Денщик принес водку, стакан и нарезанный на тарелке хлеб.
— Подходи причащаться! Софрон Тимофеевич, тебе первому, — поднес фейерверкеру стакан водки Борейко.
Родионов залпом выпил водку, крякнул и закусил кусочком хлеба.
— Сразу у тебя рана полегчает, Софрон, — заметил Блохин. — От водки кровь сворачивается и тело заживает,
— Ты и здоровый ее весьма обожаешь, — усмехнулся Родионов.
— Ну-с, подходи, Блоха. Как тебя звать-то?
— Филиппом поп крестил.
— А по батюшке?
— Иванович, ваше благородие.
— Причащается раб божий Филипп, сын Иванов, чистейшей русской водкой и ржаным хлебом, — пошутил Борейко, поднося ему стакан.
Блохин одним духом осушил стакан и с грустью посмотрел на пустое дно.
— Мало, что ли? — спросил Борейко.
— Надо бы еще чуток, а то глотка больно засохла,
— Очумеешь и в драку полезешь.
— Как перед истинным: отсюда прямо на свою койку пойду и завалюсь спать.
— Ладно, пей уж за все твои геройства, — налил второй стакан Борейко.
Угостив всех солдат водкой, Борейко вспомнил о Шуре Назаренко.
— А где Шурка? Позвать ее сюда, — распорядился он.
— У хату зашла. Сейчас ее покличем, — бросился кто-то из солдат к фельдфебельской квартире
— Как она вела себя в Цзинджоу? — спросил поручик.

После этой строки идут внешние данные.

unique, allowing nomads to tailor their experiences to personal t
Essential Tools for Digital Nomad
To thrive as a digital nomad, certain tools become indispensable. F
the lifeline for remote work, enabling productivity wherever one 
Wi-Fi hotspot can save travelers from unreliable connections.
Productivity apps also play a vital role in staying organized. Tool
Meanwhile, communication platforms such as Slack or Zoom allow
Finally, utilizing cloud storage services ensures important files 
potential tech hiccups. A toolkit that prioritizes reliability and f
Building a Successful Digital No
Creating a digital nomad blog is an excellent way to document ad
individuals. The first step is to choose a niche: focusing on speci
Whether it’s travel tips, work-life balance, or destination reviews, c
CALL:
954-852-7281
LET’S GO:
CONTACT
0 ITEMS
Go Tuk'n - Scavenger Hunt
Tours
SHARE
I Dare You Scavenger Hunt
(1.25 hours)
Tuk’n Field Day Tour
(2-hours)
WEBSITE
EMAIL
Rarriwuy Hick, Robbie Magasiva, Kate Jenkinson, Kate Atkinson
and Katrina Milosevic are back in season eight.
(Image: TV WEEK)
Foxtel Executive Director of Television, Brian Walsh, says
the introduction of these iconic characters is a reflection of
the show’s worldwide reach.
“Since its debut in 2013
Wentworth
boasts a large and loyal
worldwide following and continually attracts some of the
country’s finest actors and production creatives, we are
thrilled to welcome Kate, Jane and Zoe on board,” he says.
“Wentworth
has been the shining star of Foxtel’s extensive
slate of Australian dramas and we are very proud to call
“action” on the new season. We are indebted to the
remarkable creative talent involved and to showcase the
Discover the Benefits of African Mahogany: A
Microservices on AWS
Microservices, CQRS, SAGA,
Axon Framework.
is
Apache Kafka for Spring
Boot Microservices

— Геройская девка, — ответил за всех Мельников.
— Не в папашу уродилась, — вставил Родионов.
— Вы меня шукали? — спросила, подходя, Шура.
— Горилкой тебя хочу угостить за твою храбрость, — сказал Борейко, наливая стакан.
— Так я ж не в жизни не пила, — испугалась девушка.
— Ну, так я за твое здоровье выпью, чтоб тебе жених хороший попался, а ты только пригубишь, — подал стакан Шурке поручик.
Девушка чуть прикоснулась к водке губами.
— Тьфу, какая горькая да противная! — плюнула она.
В это время вышел на улицу разбуженный шумом Гудима.
— Смирно! — скомандовал Борейко, увидев командира.
Поздоровавшись с солдатами, поздравив их с возвращением, Гудима спохватился;
— А Звонарев где?
Все обернулись, ища в темноте исчезнувшего прапорщика.
— Сергей Владимирович, ау! — заорал Борейко.
— Они пошли к себе мыться, — сообщил Лебедкин. — Прикажете позвать?
— Нет, пусть приведет себя в порядок. — И Гудима с Борейко направились осматривать привезенные трофеи.
Мельников вытаскивал из двуколки хомуты, цинкн с патронами, медикаментами, станционный колокол, оцинкованную ванну и кучу разного тряпья. Кухня Зайца тоже оказалась набита различными солдатскими пожитками.
Появление каждой новой вещи вызывало одобрительный гул среди столпившихся вокруг солдат.
— Не зря, значит, первый взвод под Цзинджоу ездил, разжились-таки наши там разным барахлишком, — завидовали в толпе.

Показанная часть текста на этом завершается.